Nam ja peurm! The villagers are yelling nam ja peurm…” She paused, trying to translate that for me, though I had an idea what it meant.

I had been studying in Thailand, and decided to stay there after graduation to travel, and to eventually film a documentary. The past few months I’d been enjoying the Thai beaches: swimming, diving, lounging in the sand sipping drinks adorned with little umbrellas. Perhaps I had overstayed my welcome—my visa had run out and I had to cross into Myanmar quite often.

I’d also run out of money. I couldn’t bear to leave paradise, though. So we’d moved to the east side of Phuket island a few days before, to save what amounted to a few dollars a month in rent. The beaches were still available now, but required an arduous journey via song teow, a local bus which looks and feels an awful lot like a prison on wheels.
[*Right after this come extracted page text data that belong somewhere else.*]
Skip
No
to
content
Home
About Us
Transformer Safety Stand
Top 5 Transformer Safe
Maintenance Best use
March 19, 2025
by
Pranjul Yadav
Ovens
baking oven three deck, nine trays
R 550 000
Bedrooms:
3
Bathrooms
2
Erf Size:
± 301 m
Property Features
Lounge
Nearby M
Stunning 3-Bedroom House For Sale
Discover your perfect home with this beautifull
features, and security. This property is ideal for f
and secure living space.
I’d only visited them once in the past few days, spending my days reading and writing.

“‘The water’s rising’!” she barked, her accent thick with fear.

“What?” I responded, parched from the tainted beer and heat of the late morning sun, my eyes crusted like a long-ago shucked and forgotten oyster.

“The water is rising!” she said. “Or it rose?—and they’re saying it’s about to happen again!!”

I replied after a beat, my hangover now painfully obvious: “How would they know the water is going to rise again?…What are you talking about? Flooding?” It wasn’t raining.

“The villagers are saying we have to go to the temple now—the highest part of the island…Did you not feel the earthquakes? There were earthquakes this morning and the water is going to rise!”

I had a vague recollection of the room shaking that morning, dampened no doubt by alcohol. I figured it had just been a dream. I grew up landlocked, never experiencing an earthquake, and ignorant of the ways of the sea. I was picturing an animation I’d seen on the Discovery channel as a kid, where shifting tectonic plates in the ocean could trigger a set of waves that’d grow into this monstrosity.

To me the term tsunami had always been akin to words like Godzilla. Powerful, Japanese words. After that day, tsunami feels like an English word, firmly planted in the vernacular.

The word wriggled from my lips like a good ol’ Southern boy might order the prix fixe in a crowded Paris cafe: “You think there was a tsunami?”

“What’s that?” she asked. She hadn’t grow up with the Discovery Channel.

I jumped out of bed, adorned with a tattered shirt and fisherman pants. The severity of the situation was now terribly clear. As if there were flames down the hallway, I left everything but my camera bag (luckily packed up and near the door). I didn’t know if the water was going to rise—or whatever was going on—in thirty minutes, or thirty seconds.